# Excerpt provided:
3. Synthesis of the Initial Grasp Configuration

In this section, we address the characterization of the object stability for a three-fingered grasp. This implies determining a force closure configuration based on the choice of three contact points from the set of all the points representing the outer 3D surface of the object. The following assumptions are considered in this procedure:

• The use of three fingers for the grasp operation modeled as hemispheres with radius R.
• The first contacts between the fingers and the object are point contacts.
• The outer surface of the object is represented by a set of points $\Omega$, which are described by their position vectors $\overrightarrow{P_i}$ measured with respect to a reference frame located at the center of mass ($\overrightarrow{P_{co}}$) of the object.

# Tasks:
- 1) In the grasp-synthesis excerpt, how are the three fingers modeled?
- 2) Rewrite the part of the grasp-synthesis excerpt that begins at the words "In this section, we" and stops after "with radius R.", swapping "force closure" for "form closure".

Stored data entries
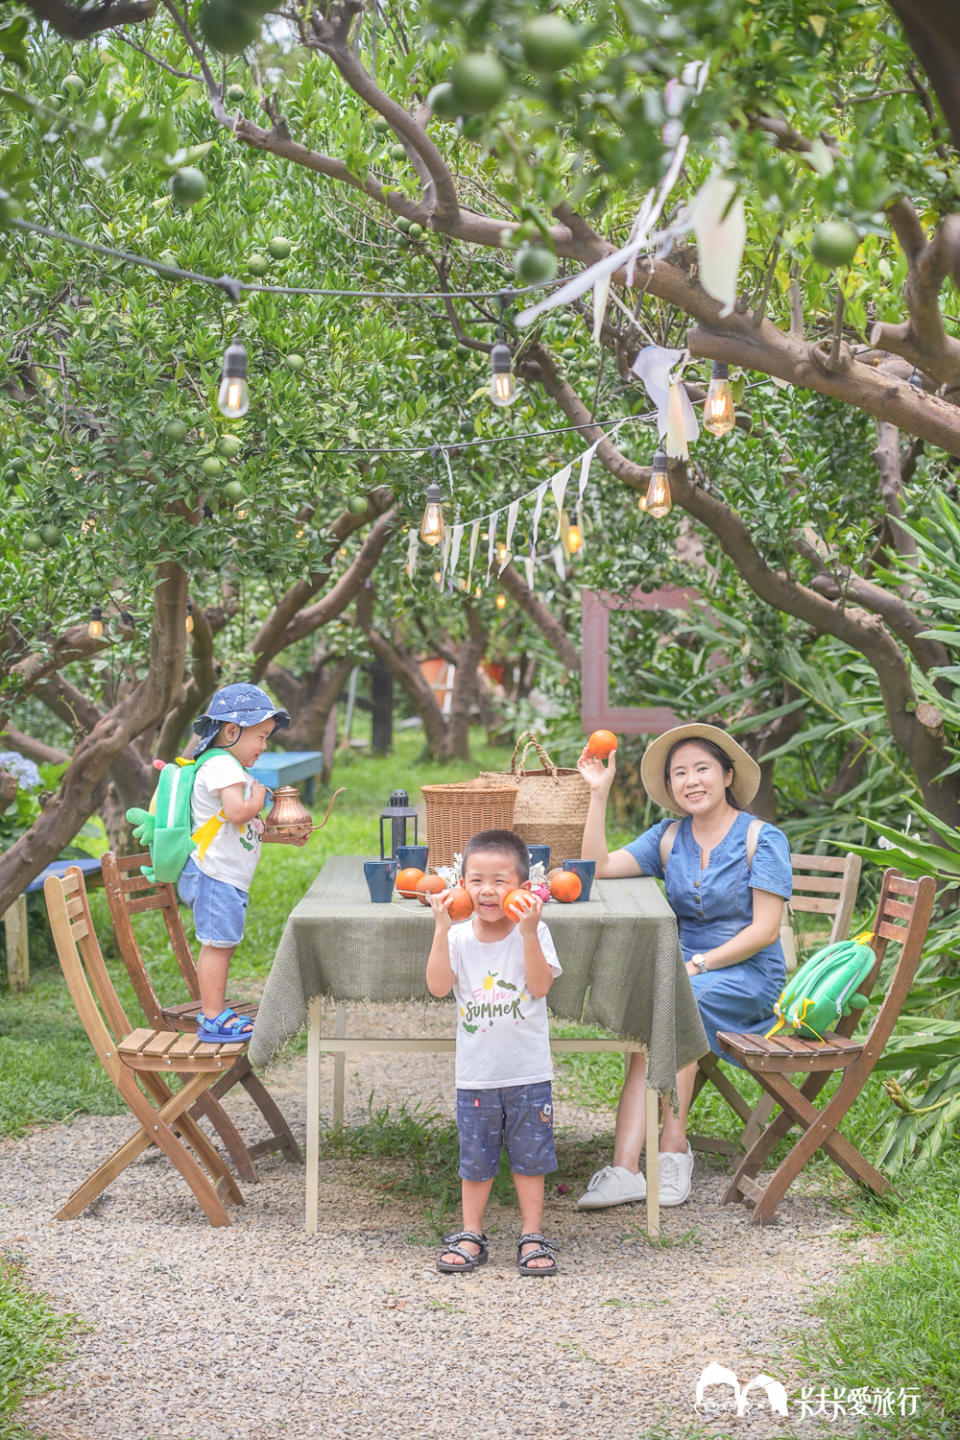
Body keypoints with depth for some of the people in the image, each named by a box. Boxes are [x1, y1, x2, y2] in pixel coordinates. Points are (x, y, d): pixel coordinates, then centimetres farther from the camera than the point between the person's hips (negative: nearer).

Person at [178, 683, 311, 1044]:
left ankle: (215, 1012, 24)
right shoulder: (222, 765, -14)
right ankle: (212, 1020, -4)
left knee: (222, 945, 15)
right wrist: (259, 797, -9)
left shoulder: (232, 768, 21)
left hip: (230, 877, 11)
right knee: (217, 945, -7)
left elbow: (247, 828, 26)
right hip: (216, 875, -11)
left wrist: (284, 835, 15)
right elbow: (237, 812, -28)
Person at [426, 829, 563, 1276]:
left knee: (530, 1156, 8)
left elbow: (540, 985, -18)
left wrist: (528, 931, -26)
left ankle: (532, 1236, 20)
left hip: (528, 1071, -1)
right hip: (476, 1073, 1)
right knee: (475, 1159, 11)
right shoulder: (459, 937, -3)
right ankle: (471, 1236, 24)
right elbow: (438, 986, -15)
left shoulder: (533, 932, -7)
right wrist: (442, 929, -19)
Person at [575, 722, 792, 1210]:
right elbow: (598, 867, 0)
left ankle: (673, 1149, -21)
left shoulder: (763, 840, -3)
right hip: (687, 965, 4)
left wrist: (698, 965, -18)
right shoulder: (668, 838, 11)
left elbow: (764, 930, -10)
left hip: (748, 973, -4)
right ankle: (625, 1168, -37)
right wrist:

# List of solutions:
- 1) As hemispheres with radius R.

- 2)
In this section, we address the characterization of the object stability for a three-fingered grasp. This implies determining a form closure configuration based on the choice of three contact points from the set of all the points representing the outer 3D surface of the object. The following assumptions are considered in this procedure:

• The use of three fingers for the grasp operation modeled as hemispheres with radius R.